Print FooBar Alternately

Number: 1187

Difficulty: Medium

Paid? No

Companies: Apple

Problem Description

Given a class with two methods, foo() and bar(), two threads will call these methods concurrently. Modify the program so that by synchronizing the two threads, the output is "foobar" repeated n times (i.e., every time foo prints "foo" it is immediately followed by bar printing "bar").

Key Insights

You must enforce the order between the two threads: always printing "foo" before "bar" in each cycle.
Use synchronization primitives (mutexes, semaphores, condition variables) to alternate the control between the threads.
The solution typically involves initializing one thread to start (printing "foo") while the other waits until "foo" is printed.

Space and Time Complexity

Time Complexity: O(n) for n iterations. Space Complexity: O(1) additional space aside from synchronization primitives.

Solution

The solution uses synchronization tools (such as semaphores or condition variables) to coordinate the printing between two threads. One thread prints "foo" and then signals the other thread to print "bar". After printing "bar", the second thread signals back to allow the next "foo" to be printed. This alternation continues n times. The key is to ensure the correct order without busy-waiting, and the synchronization primitives used ensure that threads are blocked until they are allowed to proceed.

Code Solutions

import threading

class FooBar:
    def __init__(self, n):
        self.n = n
        # Initialize semaphore for foo with 1 permit (foo goes first)
        self.foo_semaphore = threading.Semaphore(1)
        # Initialize semaphore for bar with 0 permits so bar waits
        self.bar_semaphore = threading.Semaphore(0)

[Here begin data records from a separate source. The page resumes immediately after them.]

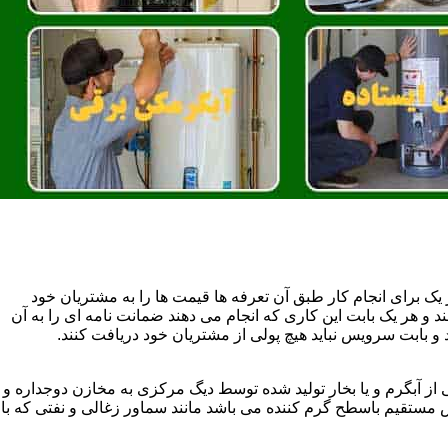
یک برای انجام کار طبق آن تعرفه ها قیمت ها را به مشتریان خود
 و هر یک بابت این کاری که انجام می دهند ضمانت نامه ای را به آن
 بابت سرویس نباید هیچ پولی از مشتریان خود دریافت کنند.
آبگرم و یا بخار تولید شده توسط دیگ مرکزی به مخازن دوجداره و
تقیم باسطح گرم کننده می باشد مانند سماور زغالی و نفتی که با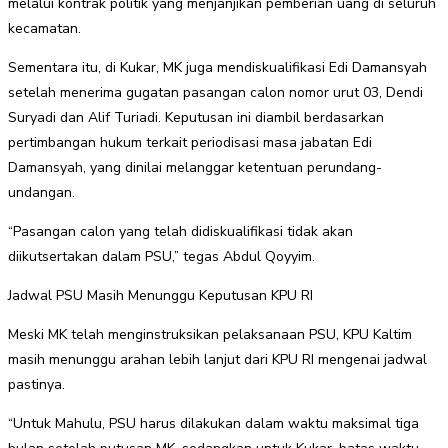
melalui kontrak politik yang menjanjikan pemberian uang di seluruh
kecamatan.
Sementara itu, di Kukar, MK juga mendiskualifikasi Edi Damansyah
setelah menerima gugatan pasangan calon nomor urut 03, Dendi
Suryadi dan Alif Turiadi. Keputusan ini diambil berdasarkan
pertimbangan hukum terkait periodisasi masa jabatan Edi
Damansyah, yang dinilai melanggar ketentuan perundang-
undangan.
“Pasangan calon yang telah didiskualifikasi tidak akan
diikutsertakan dalam PSU,” tegas Abdul Qoyyim.
Jadwal PSU Masih Menunggu Keputusan KPU RI
Meski MK telah menginstruksikan pelaksanaan PSU, KPU Kaltim
masih menunggu arahan lebih lanjut dari KPU RI mengenai jadwal
pastinya.
“Untuk Mahulu, PSU harus dilakukan dalam waktu maksimal tiga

    # foo method accepts a function that prints "foo"
    def foo(self, printFoo):
        for _ in range(self.n):
            # Acquire permit for foo
            self.foo_semaphore.acquire()
            printFoo()  # Print "foo"
            # Release permit for bar so bar can print
            self.bar_semaphore.release()

    # bar method accepts a function that prints "bar"
    def bar(self, printBar):
        for _ in range(self.n):
            # Wait for foo to finish
            self.bar_semaphore.acquire()
            printBar()  # Print "bar"
            # Release permit for foo for next iteration
            self.foo_semaphore.release()

# The functions printFoo and printBar can be simple print statements.
def printFoo():
    print("foo", end="")

def printBar():
    print("bar", end="")

# Example usage:
n = 2
foobar = FooBar(n)
thread1 = threading.Thread(target=foobar.foo, args=(printFoo,))
thread2 = threading.Thread(target=foobar.bar, args=(printBar,))
thread1.start()
thread2.start()
thread1.join()
thread2.join()